Yeah generally even a coasting employee is doing some minimum amount of work. If burnout is a concern it's actually better to hire someone with the intention of PIPing and kicking out the coaster after. Since the coaster has been there as long as they have, a bit of extra time won't really change the situation.

[Note: This is WILDLY different if the coaster is actively generating more work for peers. I'm talking producing mediocre code that needs extra code review or not completing assigned tickets forcing peers to pick up that slack to finish the sprint. Get the team's opinions on the situation in 1:1 and boot ASAP if folks find this is a source of friction for them.]

> Of course, this needs to be weighed against the risk of everyone being upset and leaving after such a decision, but in this market, that risk may be mitigated.

The market where people are already quitting?

The market is really hot right now, and yes, a lot of people may be quitting. There are also a lot of hiring freezes and layoffs happening at the same time.

If a lot of people continue to quit while available jobs continue to decline, the result is fewer people feeling comfortable quitting.

So... people are quitting, and in response, companies are enacting hiring freezes, effectively refusing to compete with each other, to make people more afraid of quitting?

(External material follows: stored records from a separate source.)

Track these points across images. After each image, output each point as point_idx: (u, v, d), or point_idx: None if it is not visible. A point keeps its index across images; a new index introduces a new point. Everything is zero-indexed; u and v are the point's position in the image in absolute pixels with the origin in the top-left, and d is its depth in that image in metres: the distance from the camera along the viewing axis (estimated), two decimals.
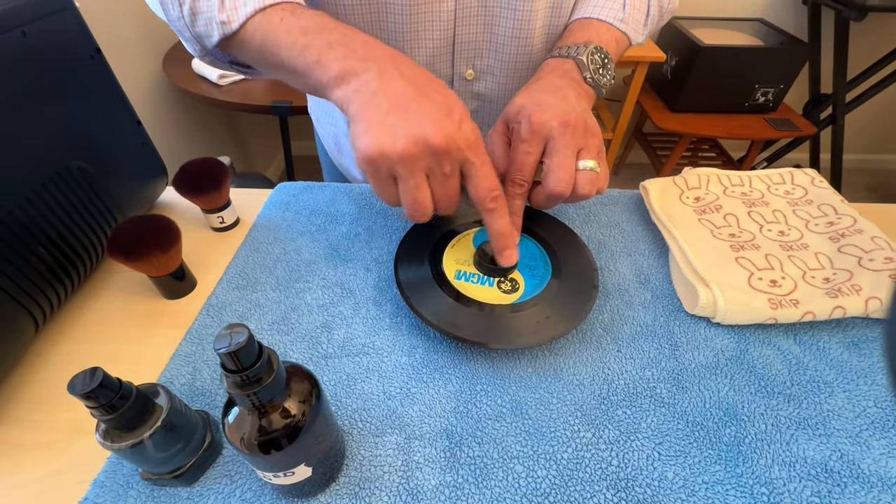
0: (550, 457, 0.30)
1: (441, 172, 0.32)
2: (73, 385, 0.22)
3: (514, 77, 0.51)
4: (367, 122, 0.31)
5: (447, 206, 0.34)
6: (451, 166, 0.32)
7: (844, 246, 0.41)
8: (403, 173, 0.31)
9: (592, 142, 0.37)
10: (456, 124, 0.31)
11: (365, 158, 0.31)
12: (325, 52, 0.33)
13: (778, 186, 0.50)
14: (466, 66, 0.50)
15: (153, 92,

Does... does that not sound very collision-y to anyone else?

It could be :)

Another possible explanation is: A bad economy lead to a lot of layoffs: https://layoffs.fyi/. These layoffs resulted in employees being upset and quitting in addition to layoffs. Now there are a lot of job seekers and fewer jobs making it a bad time to quit.

IDK :shrug:

When the Great Resignation meets a great recession
If people are quitting then people are quitting. Whether or not that is a bad idea doesn't seem to matter right now. Maybe it will matter in the future but that's not today.

Employee: I quit.

Employer: That's a bad idea!

Employee: Thanks for the advice. Bye.

Related recent anecdote: while the higher-ups at my company have been pushing terrible, burnout-inducing policies on us, my immediate manager is extremely supportive to the extent he's able to be (and always has been). When I recently told him how burned out I am and how I want to quit and find a better job, but the job I'm looking for would require skills that I'd need to learn first, his response was, "Don't quit... until you have those skills... which by the way, you have access to educational resources from the company via Udemy... the access is meant to be to advance your current job, but you have access to everything if you... wanted to check it out... just sayin'. And also apply to the jobs you think you're not qualified for yet, you may be surprised."